Aujourd'hui, le secteur immobilier, loin d’être un simple spectateur, est au cœur du problème.
Il est
responsable de 25% des émissions de gaz à effet de serre et consomme 40% de
l’énergie mondiale.
Chaque maison, chaque immeuble construit ou rénové, est un choix qui pèse lourd
sur la planète et sur l’avenir. Pourtant, les acheteurs, souvent mal informés,
continuent de signer des actes de propriété sans savoir si leur bien est exposé
à des risques climatiques : inondations, sécheresses, éboulements…
Prenons l’exemple des
inondations à Valence. Les pluies torrentielles, amplifiées par le réchauffement
climatique, ont transformé des quartiers entiers en champs de boue, détruisant
des habitations et laissant des familles démunies. Combien de ces propriétaires
savaient que leur maison était située dans une zone à risque ? Combien avaient
été prévenus que les sols de leur région, fragilisés par des années de
sécheresse, ne pourraient plus absorber les excès de pluie ?
Cette ignorance est
coupable.
Elle est entretenue par un système où les annonces immobilières se contentent
souvent d’inclure un lien vers des plateformes comme Géorisques, insuffisantes
pour appréhender réellement l’exposition d’un bien. Mais refuser de voir les
dangers ne les fait pas disparaître.
Le prix de cette
inaction est exorbitant. Un prix humain, comme en France lors de la canicule ou à
Valence lors des inondations. Un prix financier, car chaque catastrophe dévalue
les biens et détruit des années d’économies. Et un prix écologique, car
l’immobilier, au lieu de s’adapter, reste largement ancré dans des modèles
énergivores et polluants.
Pourtant, nous pouvons
agir.
La décarbonation de ce secteur doit devenir une priorité.
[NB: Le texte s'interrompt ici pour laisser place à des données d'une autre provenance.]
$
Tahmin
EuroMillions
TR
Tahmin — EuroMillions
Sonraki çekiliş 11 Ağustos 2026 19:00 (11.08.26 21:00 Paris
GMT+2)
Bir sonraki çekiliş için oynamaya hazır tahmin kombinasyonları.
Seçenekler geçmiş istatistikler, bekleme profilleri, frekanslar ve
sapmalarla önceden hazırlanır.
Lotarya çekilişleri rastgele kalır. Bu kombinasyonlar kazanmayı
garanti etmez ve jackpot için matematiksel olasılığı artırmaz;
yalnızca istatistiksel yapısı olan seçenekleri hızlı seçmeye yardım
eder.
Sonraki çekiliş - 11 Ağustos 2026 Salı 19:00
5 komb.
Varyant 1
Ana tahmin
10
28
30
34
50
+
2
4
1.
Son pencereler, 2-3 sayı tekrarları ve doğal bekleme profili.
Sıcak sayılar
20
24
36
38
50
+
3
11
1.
Il ne s’agit pas
seulement de construire des bâtiments plus écologiques, mais de transformer
notre manière de penser l’immobilier : en considérant ses impacts sur la
planète et en intégrant la transparence comme un impératif. Chaque maison,
chaque immeuble, doit être conçu pour durer et s’adapter à un climat en pleine
mutation.
Mais le problème ne se
limite pas à l’immobilier. L’exploitation massive des ressources naturelles, pétrole,
gaz, terres rares, continue de détruire nos écosystèmes. Quelques-uns prélèvent
80% des ressources sur 3% du territoire, tandis que nous en payons tous les
conséquences. La solution passe par une taxation des prélèvements destructeurs,
pour inciter à des choix plus responsables.
L’immobilier n’est pas qu’un toit, c’est un patrimoine, une transmission. Mais transmettre un logement sans tenir compte des risques climatiques, c’est léguer des problèmes au lieu d’un refuge.
Les catastrophes comme la canicule en France,
l’effondrement du pont de Gênes ou les inondations à Valence ne sont pas des
avertissements lointains : elles sont déjà notre réalité.
Il est temps d’ouvrir les yeux et d’agir, pour nous, pour nos enfants, et pour la Terre.